● LIST OF TASKS:
1: In the forum thread, how much money is Eddy Cruze getting back from the Hyundai warranty?
2: Reproduce the stretch of the forum thread from "## Hood Star" through "they say 0,100,200." word for word.

● EXTRACTED TEXT:

^^^^

As I said on another thread, GM does not make small components like a sending unit and like anything electrical, it can work today yet fail tomorrow.

I look forward to resolution, same as you.....please report back to the forum, once resolved, with the details.

Thanks in advance,
Rob


----------



## Eddy Cruze (Jan 10, 2014)

Thanks Rob and all of you! While I was amazed what an inexperienced F & I guy said to me, I am simply going to upgrade to the zero dollar policy for a couple hundred more. I knew I would not get any money back if I cancelled, the bank would. The Cruze needed a new Oil Sending unit and the unit is hopefully on the way. Happy News from my Hyundai Warranty also. I'm getting $800 back on a $1700 policy because of my total loss. To think I was going to just let that go!


----------



## Robby (Mar 1, 2013)

Eddy Cruze said:


> Thanks Rob and all of you! While I was amazed what an inexperienced F & I guy said to me, I am simply going to upgrade to the zero dollar policy for a couple hundred more. I knew I would not get any money back if I cancelled, the bank would. The Cruze needed a new Oil Sending unit and the unit is hopefully on the way. Happy News from my Hyundai Warranty also. I'm getting $800 back on a $1700 policy because of my total loss. To think I was going to just let that go!


Good news and GOOD NEWS!

Now quick!.....go get a lottery ticket.....good luck, like bad luck comes in three's.

Rob


----------



## Hood Star (Sep 24, 2014)

I have question I got the gmpp total plus with zero deductable. When I get the card in the mail it says 200 deduct I call the dealer he tells me gm does offer zero deductable anymore. Is this true I went on gmpp website and they say 0,100,200.
The dealer have known thus change it seems like the day I bought my car the zero deductable changed i need to follow up and call gmpp.
The dealer said there gonna change it to a hundred and said if I bring it back to them to fix he'll warrant zero deduct himself


----------



## Robby (Mar 1, 2013)

^^^^

● RECORDED INFORMATION:
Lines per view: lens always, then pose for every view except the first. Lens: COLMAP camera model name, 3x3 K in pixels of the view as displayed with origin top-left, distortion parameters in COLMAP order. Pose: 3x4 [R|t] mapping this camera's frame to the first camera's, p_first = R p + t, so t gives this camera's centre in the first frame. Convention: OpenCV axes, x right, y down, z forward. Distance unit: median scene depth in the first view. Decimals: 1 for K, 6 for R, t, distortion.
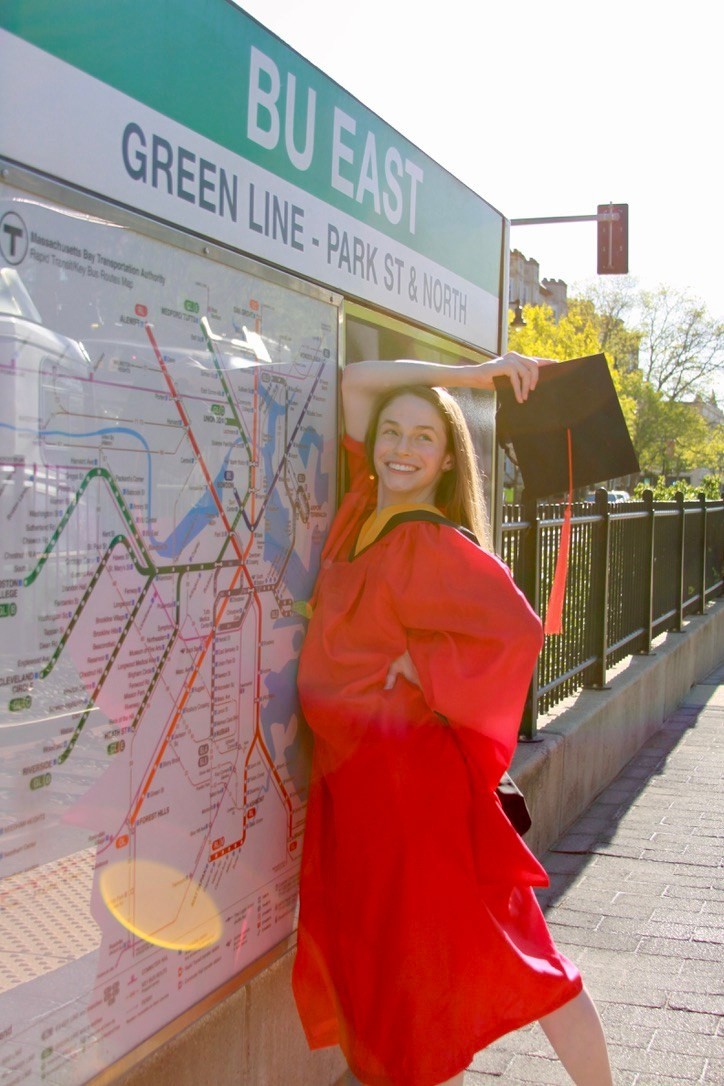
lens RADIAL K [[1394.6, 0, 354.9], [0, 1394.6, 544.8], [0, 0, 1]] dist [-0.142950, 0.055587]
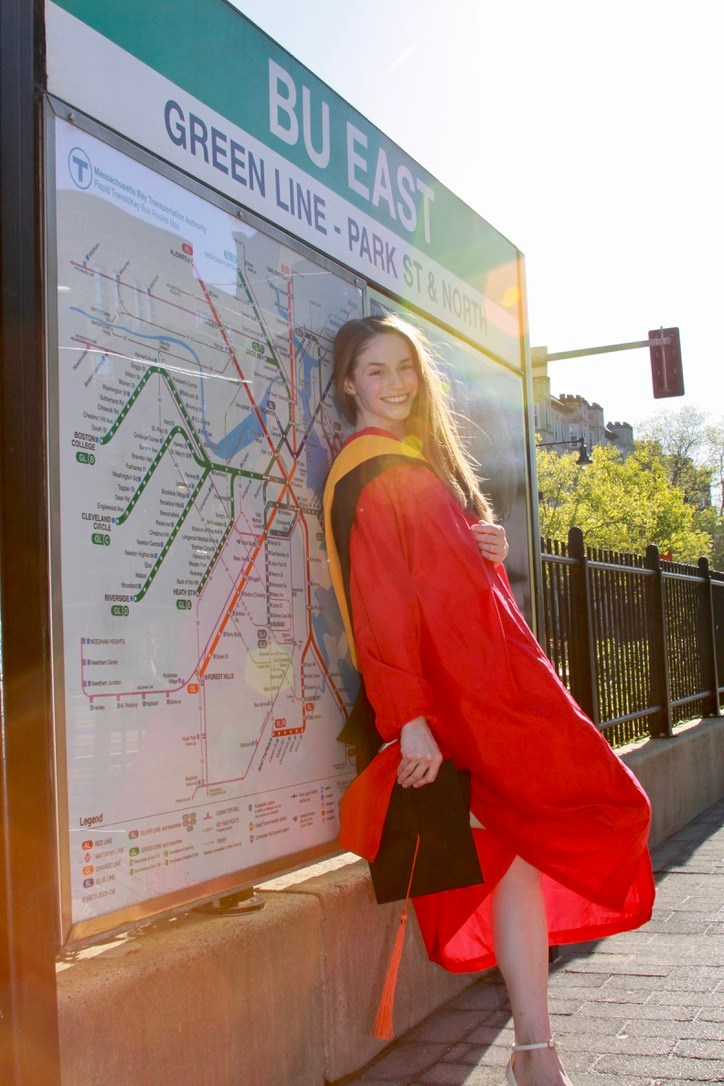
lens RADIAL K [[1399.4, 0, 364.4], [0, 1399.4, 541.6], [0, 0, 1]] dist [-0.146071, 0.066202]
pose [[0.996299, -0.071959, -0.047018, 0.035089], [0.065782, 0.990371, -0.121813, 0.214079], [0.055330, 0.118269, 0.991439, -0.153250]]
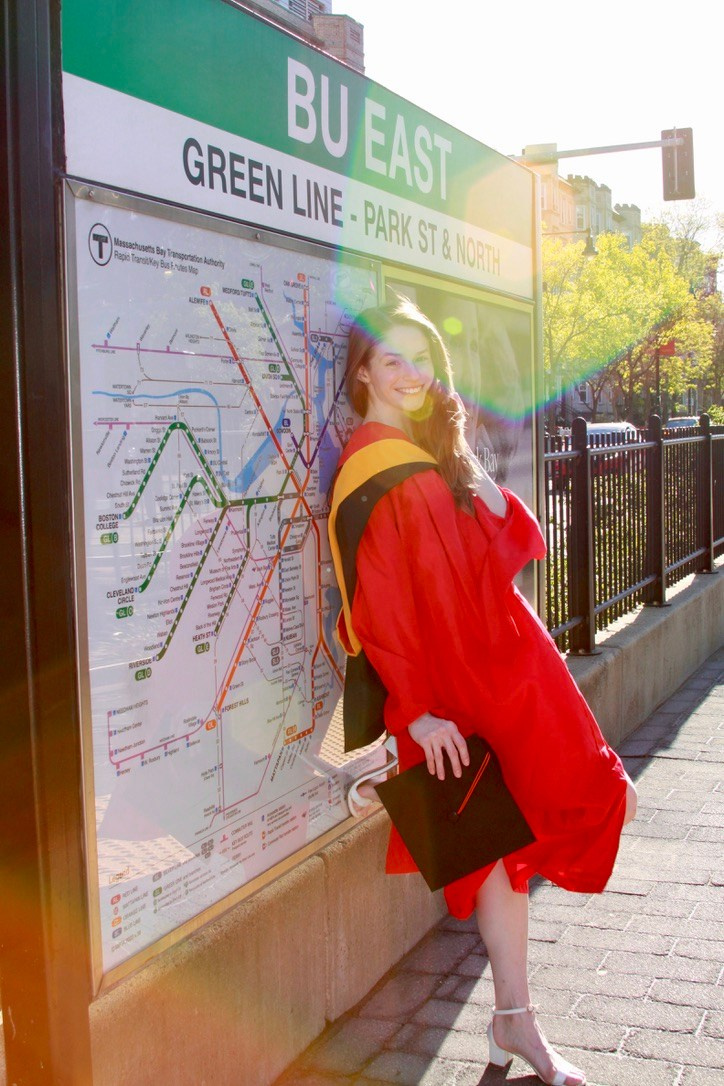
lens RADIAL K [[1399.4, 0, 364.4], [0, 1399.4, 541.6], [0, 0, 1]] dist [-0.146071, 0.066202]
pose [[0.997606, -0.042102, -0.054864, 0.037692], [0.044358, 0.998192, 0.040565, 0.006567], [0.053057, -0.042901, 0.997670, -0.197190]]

^^^^

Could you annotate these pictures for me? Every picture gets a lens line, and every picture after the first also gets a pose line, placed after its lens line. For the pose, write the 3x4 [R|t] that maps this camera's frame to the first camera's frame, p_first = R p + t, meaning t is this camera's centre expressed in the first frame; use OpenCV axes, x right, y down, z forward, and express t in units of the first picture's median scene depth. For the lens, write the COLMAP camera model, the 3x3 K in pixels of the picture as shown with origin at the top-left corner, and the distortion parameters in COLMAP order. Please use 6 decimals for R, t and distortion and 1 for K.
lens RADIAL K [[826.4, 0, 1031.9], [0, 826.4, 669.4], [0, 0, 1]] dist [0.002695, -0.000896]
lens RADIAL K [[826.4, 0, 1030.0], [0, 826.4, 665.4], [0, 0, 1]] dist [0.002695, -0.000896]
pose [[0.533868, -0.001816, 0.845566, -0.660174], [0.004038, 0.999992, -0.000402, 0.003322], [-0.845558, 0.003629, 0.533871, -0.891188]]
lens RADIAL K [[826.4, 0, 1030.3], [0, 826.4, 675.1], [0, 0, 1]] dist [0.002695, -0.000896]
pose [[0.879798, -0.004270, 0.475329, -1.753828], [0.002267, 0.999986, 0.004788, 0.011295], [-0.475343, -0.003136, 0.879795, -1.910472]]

^^^^

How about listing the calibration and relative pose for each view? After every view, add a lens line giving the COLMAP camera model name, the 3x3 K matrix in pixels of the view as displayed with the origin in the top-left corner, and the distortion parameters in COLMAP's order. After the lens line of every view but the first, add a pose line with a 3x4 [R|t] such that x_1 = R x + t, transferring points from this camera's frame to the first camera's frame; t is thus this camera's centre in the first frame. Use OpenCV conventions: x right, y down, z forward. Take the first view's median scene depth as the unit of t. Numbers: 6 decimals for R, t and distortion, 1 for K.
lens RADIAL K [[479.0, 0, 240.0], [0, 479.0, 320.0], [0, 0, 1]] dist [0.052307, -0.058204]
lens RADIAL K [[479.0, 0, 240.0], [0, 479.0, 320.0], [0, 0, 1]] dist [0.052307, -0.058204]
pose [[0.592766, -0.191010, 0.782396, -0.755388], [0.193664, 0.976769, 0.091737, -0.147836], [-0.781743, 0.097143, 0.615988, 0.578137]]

^^^^

● RESPONSES TO THE TASKS:
1: $800 back on a $1700 policy

2:
## Hood Star (Sep 24, 2014)

I have question I got the gmpp total plus with zero deductable. When I get the card in the mail it says 200 deduct I call the dealer he tells me gm does offer zero deductable anymore. Is this true I went on gmpp website and they say 0,100,200.